[Dataset entries]
Segment Open
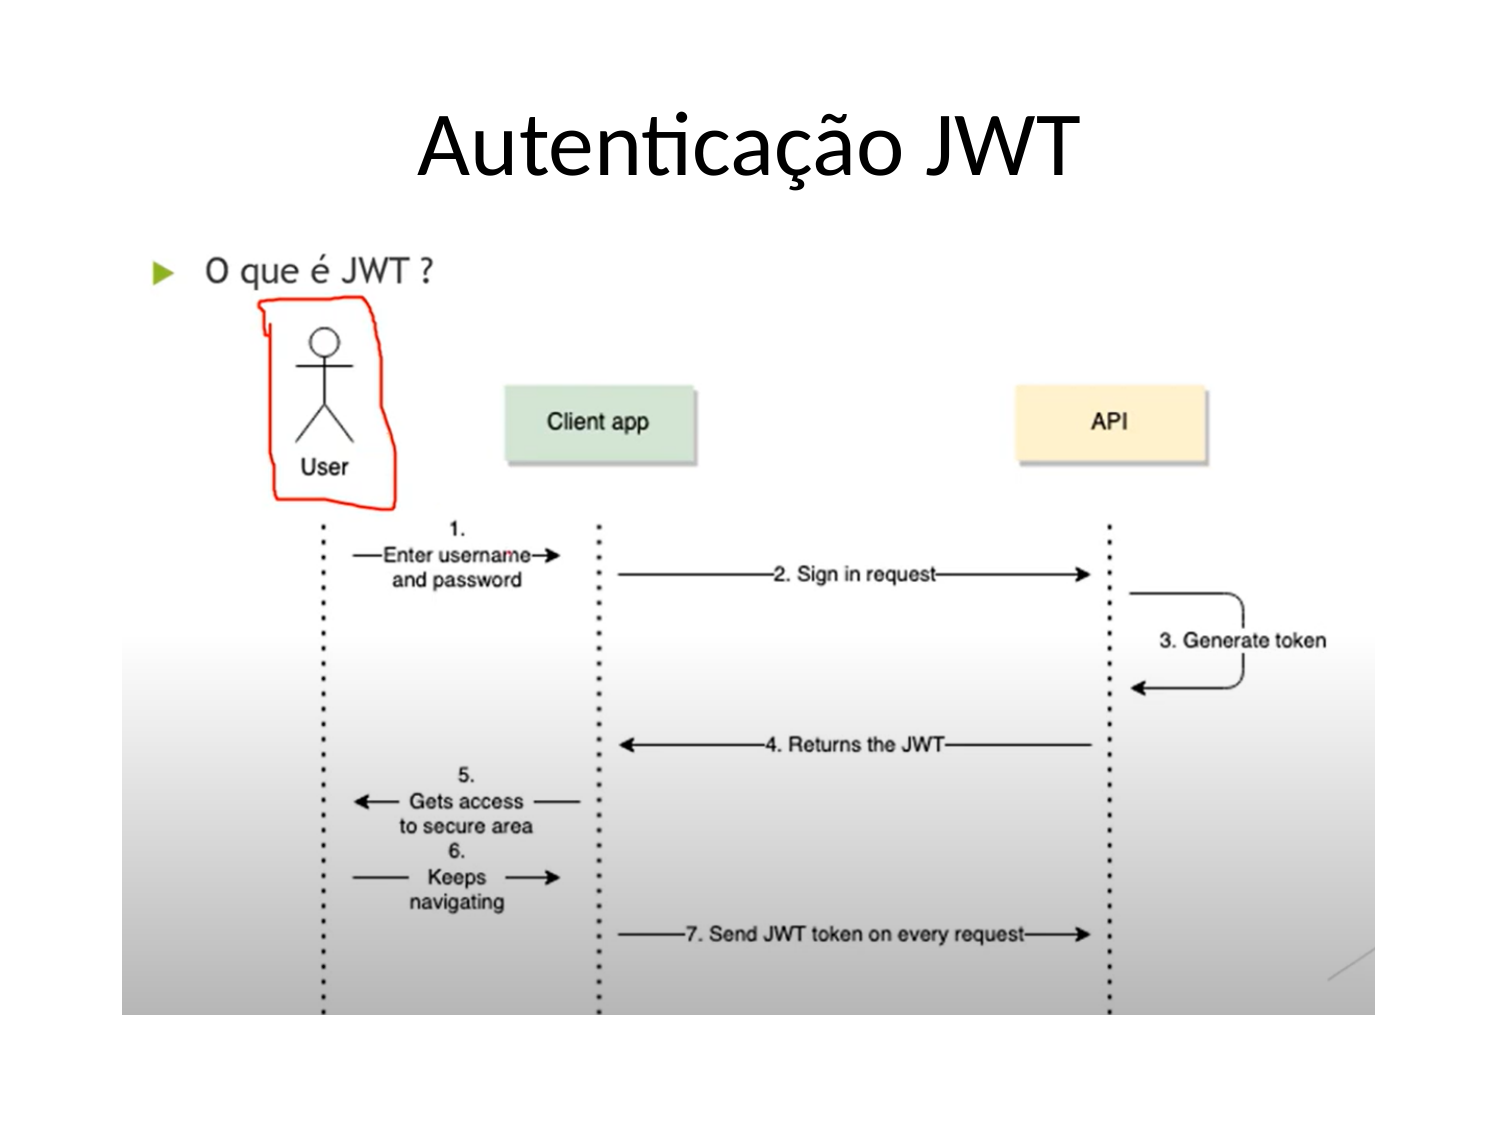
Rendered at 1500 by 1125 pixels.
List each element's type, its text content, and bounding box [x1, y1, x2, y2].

picture [121, 243, 1375, 1015]
title Autenticação JWT [75, 45, 1425, 233]
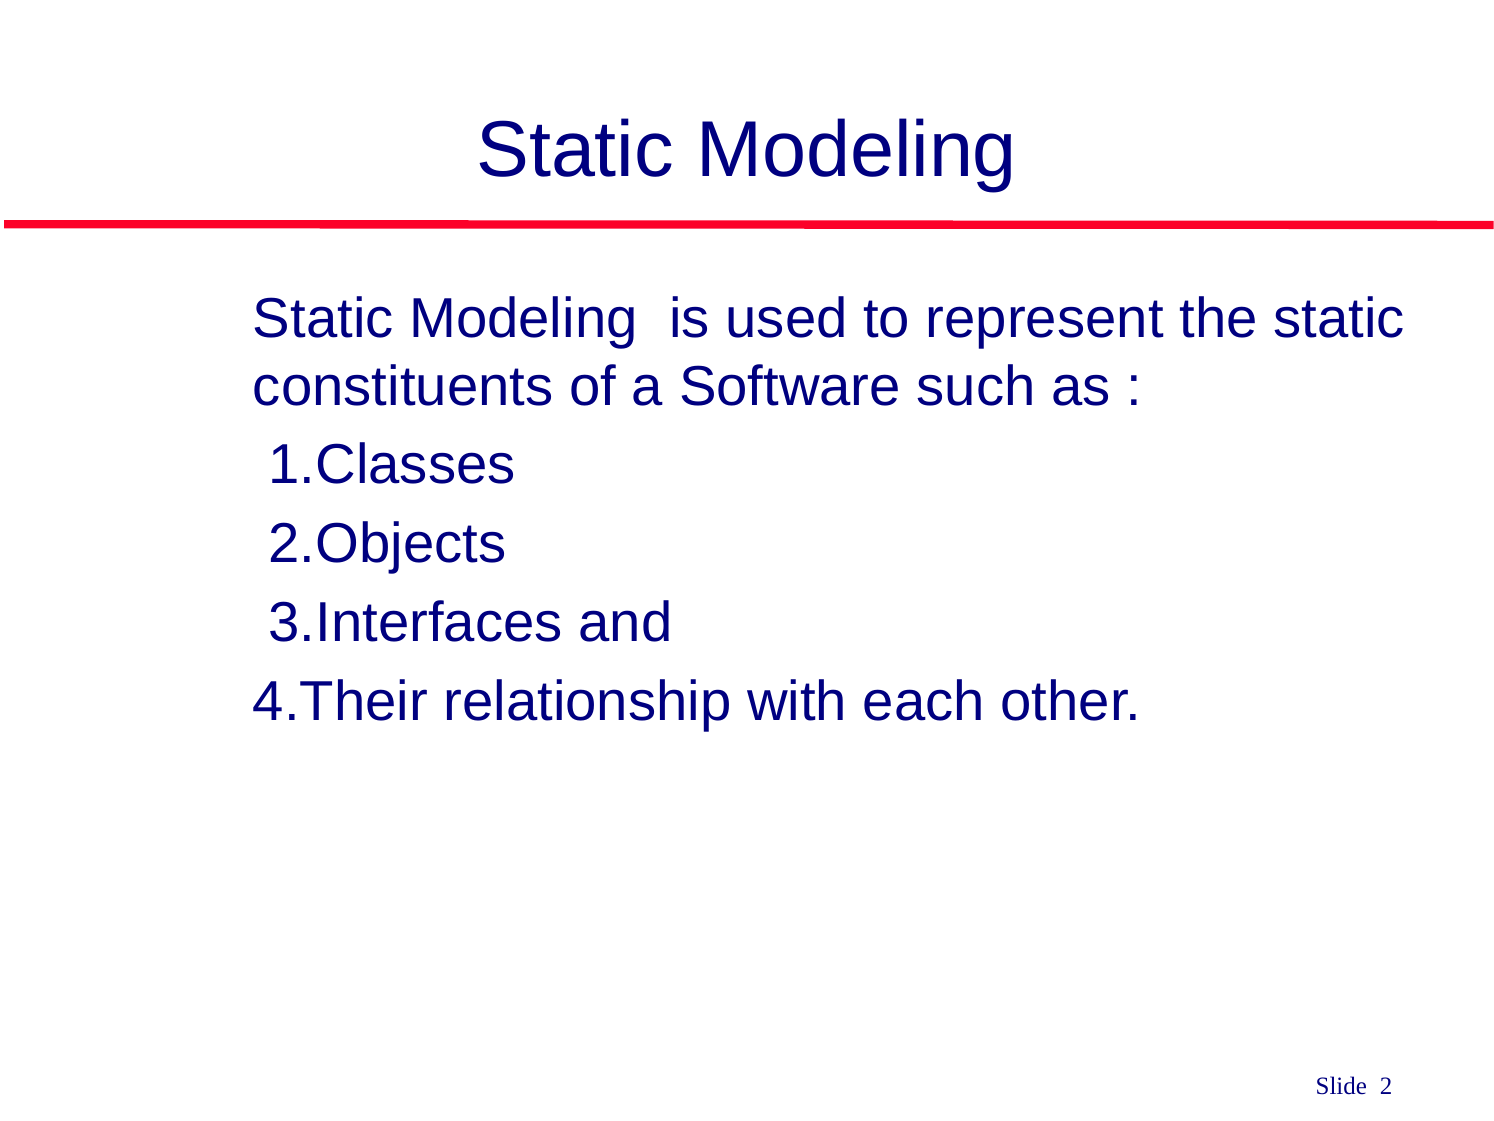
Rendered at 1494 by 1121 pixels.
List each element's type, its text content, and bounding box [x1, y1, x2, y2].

list Static Modeling is used to represent the static constituents of a Software such as : 1.Classes 2.Objects 3.Interfaces and 4.Their relationship with each other. [161, 273, 1437, 949]
title Static Modeling [109, 50, 1385, 200]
Segment Closed
### About this exercise
Produce an exact copy of the records above, leaving out the pictures.

### Task solution
Rendered at 1500 by 1125 pixels.
List each element's type, its text content, and bounding box [x1, y1, x2, y2].

picture [121, 243, 1375, 1015]
title Autenticação JWT [75, 45, 1425, 233]
Rendered at 1494 by 1121 pixels.
List each element's type, its text content, and bounding box [x1, y1, x2, y2].

list Static Modeling is used to represent the static constituents of a Software such as : 1.Classes 2.Objects 3.Interfaces and 4.Their relationship with each other. [161, 273, 1437, 949]
title Static Modeling [109, 50, 1385, 200]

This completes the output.